Los Angeles city departments are sitting on tens of thousands of duplicate and mislabeled digital images across permit databases, public records portals and archival collections — and the systems meant to catch and replace them are failing to keep pace with one of the most document-intensive construction buildouts in the city's recent history. With the 2028 Summer Olympics deadline looming and Mayor Karen Bass's ongoing housing emergency generating hundreds of new project filings each month, the stakes of bad image management are no longer abstract.
The issue gained visibility this spring when contractors working on infrastructure upgrades along the Crenshaw/LAX Transit Corridor flagged repeated instances of outdated engineering drawings and site photographs appearing in city planning portals alongside current documentation, with no clear visual or metadata flag to distinguish them. The result, according to project managers who raised the concern through the Los Angeles County Metropolitan Transportation Authority's internal reporting system, was wasted review time and, in at least two cases, permits initially processed against superseded plans.
What Officials and Institutions Are Saying
The Los Angeles Department of City Planning has acknowledged the problem in general terms in communications to the City Council's Planning and Land Use Management Committee this year, describing a backlog in its electronic document management system that stretches back to at least 2019. The department processes roughly 70,000 planning and building submissions annually across its offices on Main Street and at satellite service centers in Van Nuys and West Los Angeles. Duplicate image replacement — the structured process of identifying an outdated or erroneous image file and substituting a verified version while preserving audit history — is not currently standardized across those locations.
Digital archivists at the Getty Research Institute on Sepulveda Boulevard in Brentwood have been studying the broader implications for institutional collections, and staff there have publicly discussed the challenge of duplicate remediation in professional forums hosted by the Society of American Archivists.

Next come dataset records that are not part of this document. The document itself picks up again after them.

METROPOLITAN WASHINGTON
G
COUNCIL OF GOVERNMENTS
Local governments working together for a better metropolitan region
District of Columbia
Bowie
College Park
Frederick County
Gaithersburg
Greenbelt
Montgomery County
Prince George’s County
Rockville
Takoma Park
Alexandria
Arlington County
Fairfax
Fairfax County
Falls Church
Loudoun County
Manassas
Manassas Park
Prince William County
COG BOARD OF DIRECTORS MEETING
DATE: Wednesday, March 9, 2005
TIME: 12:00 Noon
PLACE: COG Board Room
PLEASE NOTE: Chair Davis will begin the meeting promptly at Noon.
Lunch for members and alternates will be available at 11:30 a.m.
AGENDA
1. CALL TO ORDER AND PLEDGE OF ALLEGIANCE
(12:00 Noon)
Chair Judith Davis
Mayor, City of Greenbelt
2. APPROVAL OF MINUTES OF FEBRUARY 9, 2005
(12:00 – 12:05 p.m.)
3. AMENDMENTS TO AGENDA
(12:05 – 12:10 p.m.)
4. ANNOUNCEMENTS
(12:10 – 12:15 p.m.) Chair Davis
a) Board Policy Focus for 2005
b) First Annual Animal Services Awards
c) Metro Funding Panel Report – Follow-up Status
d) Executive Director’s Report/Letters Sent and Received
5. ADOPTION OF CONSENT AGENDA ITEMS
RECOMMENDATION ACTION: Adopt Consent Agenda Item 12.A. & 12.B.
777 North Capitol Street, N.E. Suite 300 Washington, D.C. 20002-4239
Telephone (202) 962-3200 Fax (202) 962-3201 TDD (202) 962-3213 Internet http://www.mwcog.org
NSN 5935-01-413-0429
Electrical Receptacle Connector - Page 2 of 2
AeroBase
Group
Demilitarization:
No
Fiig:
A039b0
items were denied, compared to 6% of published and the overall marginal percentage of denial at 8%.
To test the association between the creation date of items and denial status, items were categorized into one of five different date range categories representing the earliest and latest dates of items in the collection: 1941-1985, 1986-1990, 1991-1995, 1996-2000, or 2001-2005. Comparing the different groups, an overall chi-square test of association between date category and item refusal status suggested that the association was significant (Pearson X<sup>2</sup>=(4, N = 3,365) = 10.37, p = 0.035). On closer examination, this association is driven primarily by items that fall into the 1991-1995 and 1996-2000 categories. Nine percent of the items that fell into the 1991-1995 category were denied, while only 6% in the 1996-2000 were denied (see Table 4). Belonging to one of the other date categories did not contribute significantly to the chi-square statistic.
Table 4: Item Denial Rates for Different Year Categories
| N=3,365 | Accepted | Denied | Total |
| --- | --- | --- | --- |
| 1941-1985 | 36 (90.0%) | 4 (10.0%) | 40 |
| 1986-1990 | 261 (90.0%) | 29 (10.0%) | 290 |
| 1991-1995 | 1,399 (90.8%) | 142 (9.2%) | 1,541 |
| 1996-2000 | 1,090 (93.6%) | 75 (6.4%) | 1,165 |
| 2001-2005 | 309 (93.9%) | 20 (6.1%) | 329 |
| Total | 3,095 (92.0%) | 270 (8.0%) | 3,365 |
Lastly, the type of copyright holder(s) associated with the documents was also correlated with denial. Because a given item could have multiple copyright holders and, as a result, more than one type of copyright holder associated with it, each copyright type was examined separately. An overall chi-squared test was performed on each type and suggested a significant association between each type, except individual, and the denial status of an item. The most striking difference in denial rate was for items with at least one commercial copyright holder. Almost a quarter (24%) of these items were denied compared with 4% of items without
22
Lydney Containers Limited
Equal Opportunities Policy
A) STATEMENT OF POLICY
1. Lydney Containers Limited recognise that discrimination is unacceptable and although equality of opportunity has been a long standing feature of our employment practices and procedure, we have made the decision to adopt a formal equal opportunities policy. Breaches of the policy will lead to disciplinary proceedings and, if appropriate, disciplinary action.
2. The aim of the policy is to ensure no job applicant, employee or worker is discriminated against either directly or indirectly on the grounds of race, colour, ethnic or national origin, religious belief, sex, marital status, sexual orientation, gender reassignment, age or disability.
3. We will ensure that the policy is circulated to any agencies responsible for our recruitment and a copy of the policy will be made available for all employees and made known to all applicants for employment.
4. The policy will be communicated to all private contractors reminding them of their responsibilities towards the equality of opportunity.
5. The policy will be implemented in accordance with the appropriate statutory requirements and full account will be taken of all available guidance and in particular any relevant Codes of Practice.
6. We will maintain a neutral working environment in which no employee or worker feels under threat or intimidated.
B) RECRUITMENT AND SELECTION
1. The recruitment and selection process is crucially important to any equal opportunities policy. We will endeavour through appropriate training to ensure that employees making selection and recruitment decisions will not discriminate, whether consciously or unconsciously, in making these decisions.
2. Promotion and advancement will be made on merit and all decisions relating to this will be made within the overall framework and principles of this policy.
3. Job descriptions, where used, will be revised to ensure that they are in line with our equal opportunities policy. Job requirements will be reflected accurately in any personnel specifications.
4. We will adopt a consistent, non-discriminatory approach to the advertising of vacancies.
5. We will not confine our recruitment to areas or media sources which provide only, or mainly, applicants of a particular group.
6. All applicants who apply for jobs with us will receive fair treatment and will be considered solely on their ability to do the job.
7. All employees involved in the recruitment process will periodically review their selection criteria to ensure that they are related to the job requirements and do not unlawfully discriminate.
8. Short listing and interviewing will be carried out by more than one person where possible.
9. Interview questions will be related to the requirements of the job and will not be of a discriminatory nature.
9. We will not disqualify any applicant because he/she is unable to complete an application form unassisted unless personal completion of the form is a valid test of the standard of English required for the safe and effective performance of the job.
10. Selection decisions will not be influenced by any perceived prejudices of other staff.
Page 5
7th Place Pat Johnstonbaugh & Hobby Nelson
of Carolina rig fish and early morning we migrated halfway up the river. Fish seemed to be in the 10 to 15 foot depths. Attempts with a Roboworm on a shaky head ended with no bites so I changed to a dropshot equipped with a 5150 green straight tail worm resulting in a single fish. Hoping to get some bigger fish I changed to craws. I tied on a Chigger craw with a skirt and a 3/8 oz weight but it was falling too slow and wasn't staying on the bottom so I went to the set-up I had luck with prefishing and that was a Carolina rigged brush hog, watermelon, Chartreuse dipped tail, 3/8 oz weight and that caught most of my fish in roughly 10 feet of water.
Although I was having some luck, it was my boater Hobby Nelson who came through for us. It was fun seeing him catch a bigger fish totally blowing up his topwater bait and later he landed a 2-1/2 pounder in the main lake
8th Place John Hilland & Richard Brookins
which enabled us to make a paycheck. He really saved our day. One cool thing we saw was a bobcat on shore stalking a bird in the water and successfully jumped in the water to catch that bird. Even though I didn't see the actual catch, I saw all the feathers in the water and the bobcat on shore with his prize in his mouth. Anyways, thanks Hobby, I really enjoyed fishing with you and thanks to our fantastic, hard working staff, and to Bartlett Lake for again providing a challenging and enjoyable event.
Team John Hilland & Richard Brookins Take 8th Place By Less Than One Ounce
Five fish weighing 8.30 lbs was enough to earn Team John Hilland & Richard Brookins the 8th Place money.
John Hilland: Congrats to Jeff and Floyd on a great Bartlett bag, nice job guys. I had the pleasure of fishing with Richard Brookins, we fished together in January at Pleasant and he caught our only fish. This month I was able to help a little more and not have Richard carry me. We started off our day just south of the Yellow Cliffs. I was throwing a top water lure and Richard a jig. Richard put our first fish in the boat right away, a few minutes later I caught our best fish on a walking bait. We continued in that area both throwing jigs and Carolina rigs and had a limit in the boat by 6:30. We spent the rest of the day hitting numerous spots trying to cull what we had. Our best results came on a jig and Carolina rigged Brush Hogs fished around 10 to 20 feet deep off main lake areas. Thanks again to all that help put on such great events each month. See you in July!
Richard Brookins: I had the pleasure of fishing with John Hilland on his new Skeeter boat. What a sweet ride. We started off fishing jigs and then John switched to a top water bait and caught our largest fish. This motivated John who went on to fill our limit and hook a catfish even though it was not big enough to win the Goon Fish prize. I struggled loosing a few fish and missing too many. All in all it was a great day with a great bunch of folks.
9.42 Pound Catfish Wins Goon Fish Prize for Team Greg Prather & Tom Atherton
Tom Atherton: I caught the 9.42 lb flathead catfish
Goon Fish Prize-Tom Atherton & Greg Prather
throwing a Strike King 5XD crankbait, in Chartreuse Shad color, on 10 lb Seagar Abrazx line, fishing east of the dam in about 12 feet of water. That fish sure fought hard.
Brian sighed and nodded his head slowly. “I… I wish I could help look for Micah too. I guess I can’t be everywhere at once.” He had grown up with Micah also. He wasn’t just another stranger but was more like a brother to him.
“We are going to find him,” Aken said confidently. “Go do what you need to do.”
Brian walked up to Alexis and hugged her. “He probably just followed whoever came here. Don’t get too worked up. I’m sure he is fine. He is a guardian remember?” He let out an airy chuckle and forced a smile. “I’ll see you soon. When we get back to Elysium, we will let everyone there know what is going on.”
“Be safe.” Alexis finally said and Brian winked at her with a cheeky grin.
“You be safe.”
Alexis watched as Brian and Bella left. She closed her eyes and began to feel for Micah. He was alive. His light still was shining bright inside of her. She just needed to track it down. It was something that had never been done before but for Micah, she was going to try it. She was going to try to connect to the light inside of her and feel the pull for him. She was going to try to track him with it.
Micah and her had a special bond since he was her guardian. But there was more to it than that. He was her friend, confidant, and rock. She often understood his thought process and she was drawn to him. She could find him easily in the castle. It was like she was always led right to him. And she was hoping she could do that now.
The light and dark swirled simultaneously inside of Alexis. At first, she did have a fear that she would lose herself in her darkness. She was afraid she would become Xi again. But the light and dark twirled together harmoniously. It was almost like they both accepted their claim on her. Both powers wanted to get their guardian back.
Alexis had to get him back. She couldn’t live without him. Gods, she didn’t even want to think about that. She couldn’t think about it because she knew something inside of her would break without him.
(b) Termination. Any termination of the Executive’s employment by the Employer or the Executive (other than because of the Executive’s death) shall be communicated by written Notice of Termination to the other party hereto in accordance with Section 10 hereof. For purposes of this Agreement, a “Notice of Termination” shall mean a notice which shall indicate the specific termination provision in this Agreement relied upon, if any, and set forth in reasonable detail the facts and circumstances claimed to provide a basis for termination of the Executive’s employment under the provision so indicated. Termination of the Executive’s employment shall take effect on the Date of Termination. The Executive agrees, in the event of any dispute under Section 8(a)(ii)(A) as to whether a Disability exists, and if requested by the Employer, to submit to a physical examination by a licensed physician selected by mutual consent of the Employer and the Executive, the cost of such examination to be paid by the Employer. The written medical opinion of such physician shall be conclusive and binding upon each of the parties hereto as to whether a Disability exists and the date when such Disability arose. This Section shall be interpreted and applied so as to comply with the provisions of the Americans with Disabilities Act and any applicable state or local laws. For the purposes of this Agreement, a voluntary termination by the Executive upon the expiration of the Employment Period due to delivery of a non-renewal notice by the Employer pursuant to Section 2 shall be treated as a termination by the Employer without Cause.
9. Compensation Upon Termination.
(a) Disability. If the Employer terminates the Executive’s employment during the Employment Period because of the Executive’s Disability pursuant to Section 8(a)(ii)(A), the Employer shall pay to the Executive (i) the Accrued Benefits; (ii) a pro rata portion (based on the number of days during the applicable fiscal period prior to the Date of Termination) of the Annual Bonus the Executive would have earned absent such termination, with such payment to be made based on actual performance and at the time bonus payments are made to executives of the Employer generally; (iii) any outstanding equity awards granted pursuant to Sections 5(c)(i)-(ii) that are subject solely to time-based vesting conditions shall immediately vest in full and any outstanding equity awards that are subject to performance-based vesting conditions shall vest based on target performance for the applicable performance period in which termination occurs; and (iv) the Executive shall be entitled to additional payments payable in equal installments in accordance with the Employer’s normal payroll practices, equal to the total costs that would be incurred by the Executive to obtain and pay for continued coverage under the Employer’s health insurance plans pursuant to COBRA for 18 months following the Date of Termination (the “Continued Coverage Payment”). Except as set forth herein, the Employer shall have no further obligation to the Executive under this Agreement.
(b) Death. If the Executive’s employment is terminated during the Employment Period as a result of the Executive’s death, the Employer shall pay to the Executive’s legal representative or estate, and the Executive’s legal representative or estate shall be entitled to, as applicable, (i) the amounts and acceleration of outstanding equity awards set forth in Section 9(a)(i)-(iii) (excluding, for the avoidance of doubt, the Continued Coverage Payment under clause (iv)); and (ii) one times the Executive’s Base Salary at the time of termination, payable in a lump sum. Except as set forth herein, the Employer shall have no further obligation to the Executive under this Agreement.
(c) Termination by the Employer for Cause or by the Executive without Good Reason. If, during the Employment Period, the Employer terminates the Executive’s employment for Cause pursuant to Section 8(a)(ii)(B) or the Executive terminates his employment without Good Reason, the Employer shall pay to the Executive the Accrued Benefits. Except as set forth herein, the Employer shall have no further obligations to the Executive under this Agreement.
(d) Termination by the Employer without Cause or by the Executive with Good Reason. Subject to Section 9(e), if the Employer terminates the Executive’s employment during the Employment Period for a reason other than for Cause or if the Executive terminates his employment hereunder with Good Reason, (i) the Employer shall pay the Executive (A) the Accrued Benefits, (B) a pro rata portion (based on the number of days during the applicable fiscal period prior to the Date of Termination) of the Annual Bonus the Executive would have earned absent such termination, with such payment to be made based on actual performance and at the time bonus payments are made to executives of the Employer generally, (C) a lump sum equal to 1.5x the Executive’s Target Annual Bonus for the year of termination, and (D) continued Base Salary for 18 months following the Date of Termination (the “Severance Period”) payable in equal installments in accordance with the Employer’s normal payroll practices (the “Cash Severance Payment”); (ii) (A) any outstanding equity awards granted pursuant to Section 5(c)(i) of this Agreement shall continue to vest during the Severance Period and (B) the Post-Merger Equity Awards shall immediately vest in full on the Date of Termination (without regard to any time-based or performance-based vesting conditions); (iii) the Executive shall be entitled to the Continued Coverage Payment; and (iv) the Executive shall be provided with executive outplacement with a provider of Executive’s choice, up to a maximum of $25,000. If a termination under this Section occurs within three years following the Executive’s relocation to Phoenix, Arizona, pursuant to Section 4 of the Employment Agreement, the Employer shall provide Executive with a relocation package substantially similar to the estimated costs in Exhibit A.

The Getty's own digitization programs serve as a reference point for city departments trying to build out workflows that can scale. Experts in that field generally recommend an image fingerprinting approach — using hash values to flag exact or near-exact duplicates before they enter a live database — rather than manual review, which becomes unworkable above roughly 10,000 files.
At the Southern California Association of Governments, analysts tracking regional infrastructure readiness for the 2028 Games have included digital records integrity in their preparedness assessments. The concern is practical: federal grant reimbursements tied to Olympic-related transportation projects require documentation trails that are clean, time-stamped and auditable. A single unresolved duplicate image linked to a wrongly versioned engineering diagram can stall a reimbursement cycle by weeks.
The Cost of Getting It Wrong
The City of Los Angeles Controller's Office estimated in its fiscal year 2025 audit of the Department of Public Works that document management inefficiencies — a category that includes duplicate file problems — cost the department approximately $2.3 million annually in staff hours and rework. That figure did not account for downstream costs when duplicate records affect contractor workflows or delay inspection sign-offs.
Private-sector voices are weighing in as well. Technology vendors working with the city's Information Technology Agency on the ongoing StreetsLA digital asset modernization project — centered on a cloud migration that began in earnest in January 2025 — have recommended adopting automated deduplication pipelines before the city expands its public-facing permit portal, currently being tested at the Development Services Center on Second Street in downtown Los Angeles.
For Angelenos filing permits under the mayor's housing emergency declaration, the practical advice from city staff is to upload images in clearly labeled batches with unique file names tied to the project address and submission date — a low-tech workaround while the systemic fix works its way through the city's IT procurement process. The Los Angeles Housing Department has published a guidance document on its website with recommended file naming conventions. A full city-wide deduplication audit, according to the department's public timeline, is scheduled to begin in the first quarter of 2027 — leaving a meaningful gap between now and the heaviest Olympic construction documentation demands.